# O QUE FAZER
Atualize o trecho sobre os combustíveis fósseis de "A invasão da" até "entre as partes.", trocando "europeus" por "países da Europa".

# TRECHO SELECIONADO
————————

Acontece que, o mundo já é um
refém do sistema socioeconômico proposto pelas Revoluções Industriais, de modo
que a geração de riqueza, poder e influência política advindos dele tornaram-se
os argumentos primordiais para a tomada de quaisquer decisões a respeito.
Contudo, a tendência natural dos
problemas é piorar e com o uso dos combustíveis fósseis não é, e nem seria,
diferente. Então, a medida em que as conjunturas se tornaram mais desafiadoras foi
inevitável buscar e aceitar medidas mais restritivas a eles e outras substituíveis.
Porém, sem comprometer
demasiadamente o seu papel preponderante nos processos de produção mundial e na
dinâmica cotidiana das sociedades. Isso significa que as alternativas propostas
emergiram muito timidamente e com pouca participação e contribuição na
resolução efetiva dos problemas, alguns, inclusive, já secularmente
cronificados.
Mas, como dizem por aí, nada melhor
do que um dia após o outro, porque desse movimento pode despontar uma surpresa,
um elemento imponderável. Então, ele surgiu. Uma pena que seja pela figura de
uma guerra, cujas proporções ainda não se pode mensurar exatamente; mas, que já
causam tensões e rupturas socioeconômicas importantes no cenário da diplomacia
internacional.
A invasão da Ucrânia pela Rússia
está tendo, portanto, um impacto direto na questão dos combustíveis fósseis,
pelo fato de que os russos são os maiores exportadores de gás natural e o
segundo na exportação de petróleo, no planeta.
Isso significa que “o setor energético representa perto de dois
terços de toda a renda da Rússia (63%). Mais da metade da população (53%) vive
de salários ou pensões do governo. O gás e o petróleo acabam botando a sociedade
de pé” 1.
Aliás, foi com a tomada da
Crimeia pela Rússia, em 2014, que se despertou uma consciência nos europeus, no
que diz respeito a redução da dependência do gás natural russo; entretanto,
nada que fosse verdadeiramente impactante nas relações entre as partes.

————————

# DADOS EXTRAÍDOS
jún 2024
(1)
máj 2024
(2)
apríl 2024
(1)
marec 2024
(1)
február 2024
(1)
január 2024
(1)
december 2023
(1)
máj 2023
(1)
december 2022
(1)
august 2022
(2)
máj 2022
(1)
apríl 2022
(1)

————————

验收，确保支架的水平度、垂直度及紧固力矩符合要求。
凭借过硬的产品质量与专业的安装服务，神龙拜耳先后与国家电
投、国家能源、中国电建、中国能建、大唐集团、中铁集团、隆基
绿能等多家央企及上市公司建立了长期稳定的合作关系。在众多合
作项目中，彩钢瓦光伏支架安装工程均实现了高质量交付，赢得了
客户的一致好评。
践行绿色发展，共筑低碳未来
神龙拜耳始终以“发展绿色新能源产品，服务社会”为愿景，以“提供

————————

# RESPOSTA DO EXERCÍCIO
A invasão da Ucrânia pela Rússia
está tendo, portanto, um impacto direto na questão dos combustíveis fósseis,
pelo fato de que os russos são os maiores exportadores de gás natural e o
segundo na exportação de petróleo, no planeta.
Isso significa que “o setor energético representa perto de dois
terços de toda a renda da Rússia (63%). Mais da metade da população (53%) vive
de salários ou pensões do governo. O gás e o petróleo acabam botando a sociedade
de pé” 1.
Aliás, foi com a tomada da
Crimeia pela Rússia, em 2014, que se despertou uma consciência nos países da Europa, no
que diz respeito a redução da dependência do gás natural russo; entretanto,
nada que fosse verdadeiramente impactante nas relações entre as partes.